Below the optimal band, prefrontal processing is sluggish — working memory falters, attention drifts, monitoring weakens. Above the band, processing becomes rigid — cognitive flexibility decreases, attention tunnels, the individual perseverates on a single response pattern even when context demands a shift. The optimal zone is narrow, and deviation in either direction produces measurable degradation the individual may or may not notice, because the monitoring systems that would detect degradation are themselves operating in the compromised band.
The practical consequence for AI collaboration design is that creative flow and executive evaluation have different arousal optima. Flow — the hypofrontal state — operates best at the lower end of the optimal band, where monitoring is reduced but engagement is sustained. Executive evaluation operates best at the higher end, where monitoring is fully engaged and dorsolateral circuits are resourced for demanding analytical operations. Sustaining both states within a working session requires not a fixed arousal level but a rhythm — designed oscillation between lower-arousal creative generation and higher-arousal evaluative assessment.
The law's implications extend beyond flow-evaluation oscillation to the broader question of arousal management in AI-augmented work. Knowledge workers historically operated across a wide arousal range during a working day: routine tasks at low arousal, complex analysis at moderate arousal, occasional high-stakes decisions at elevated arousal. The natural variation provided periodic passage through different points on the Yerkes-Dodson curve. AI collaboration can compress the range by eliminating routine tasks and concentrating effort at the higher-order work that sits at moderate-to-high arousal. The compression reduces passage through the lower-arousal states that supported recovery, creating sustained operation in a narrower band that approaches the overstimulation edge of the curve.

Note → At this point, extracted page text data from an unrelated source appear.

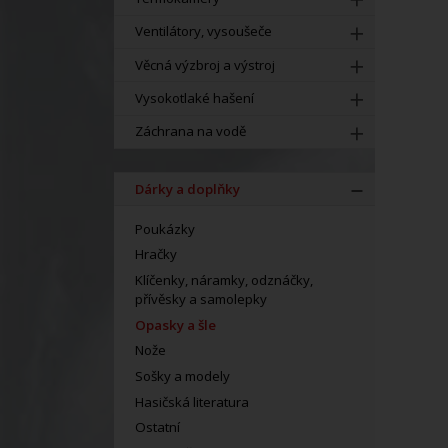
Ventilátory, vysoušeče
Věcná výzbroj a výstroj
Vysokotlaké hašení
Záchrana na vodě
Dárky a doplňky
Poukázky
Hračky
Klíčenky, náramky, odznáčky,
přívěsky a samolepky
Opasky a šle
Nože
Sošky a modely
Hasičská literatura
Ostatní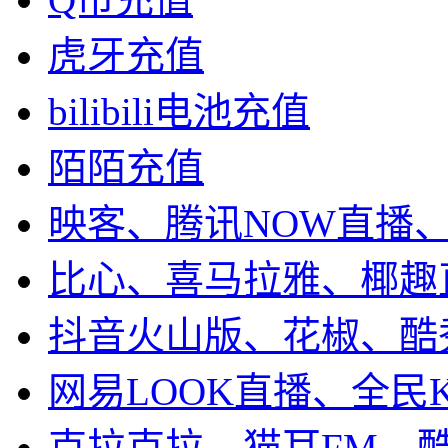
虎牙充值
bilibili电池充值
陌陌充值
映客、腾讯NOW直播
比心、喜马拉雅、椰趣
抖音火山版、花椒、酷
网易LOOK直播、全民
克拉克拉、猫耳FM、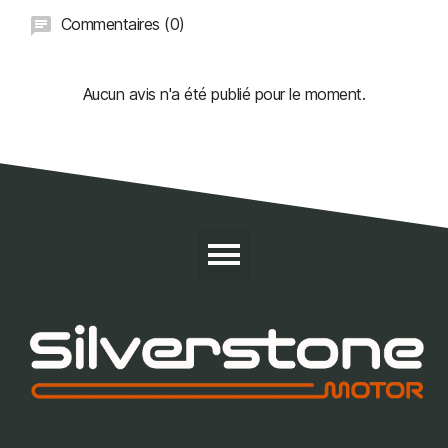
Commentaires (0)
Aucun avis n'a été publié pour le moment.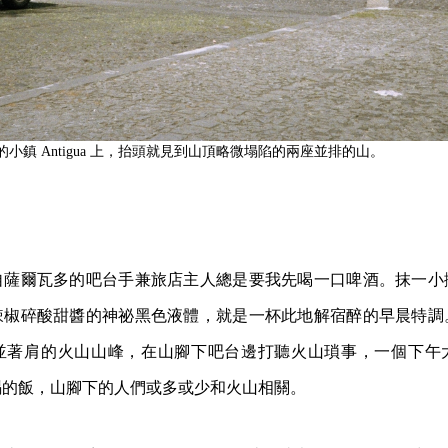
ngo 的小鎮 Antigua 上，抬頭就見到山頂略微塌陷的兩座並排的山。
自薩爾瓦多的吧台手兼旅店主人總是要我先喝一口啤酒。抹一小
辣椒碎酸甜醬的神祕黑色液體，就是一杯此地解宿醉的早晨特調
並著肩的火山山峰，在山腳下吧台邊打聽火山瑣事，一個下午
賜的飯，山腳下的人們或多或少和火山相關。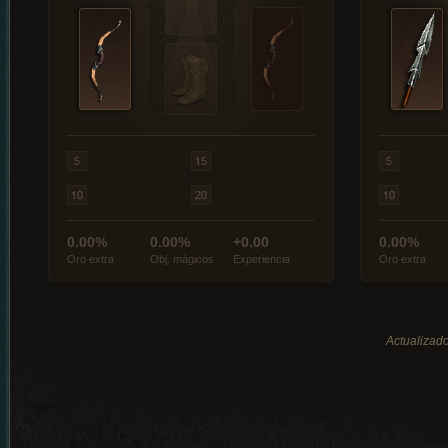
0.00%
0.00%
+0.00
0.00%
Oro extra
Obj. mágicos
Experiencia
Oro extra
Actualizado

The law also applies at longer timescales. Chronic overstimulation — sustained operation past the optimal band — produces cumulative effects on prefrontal function that a single-session framework does not capture. The compressed arousal range characteristic of continuous AI-augmented work, if maintained without structural interruption, produces exactly the chronic overstimulation pattern the Yerkes-Dodson literature identifies as performance-degrading and, in extended form, associated with burnout phenomenology.
Inverted-U. Performance increases then decreases with arousal; the optimum varies with task complexity.
Prefrontal curve is steeper. The executive system's narrow optimal band is the mechanistic basis of the general law.
Flow and evaluation differ in optimum. Flow sits at the lower end, evaluation at the higher end, of the same optimal band.
Rhythm, not level. Sustainable AI work requires oscillation across the band, not a fixed point within it.
Chronic overstimulation degrades. Sustained operation past the optimum produces cumulative effects on prefrontal function.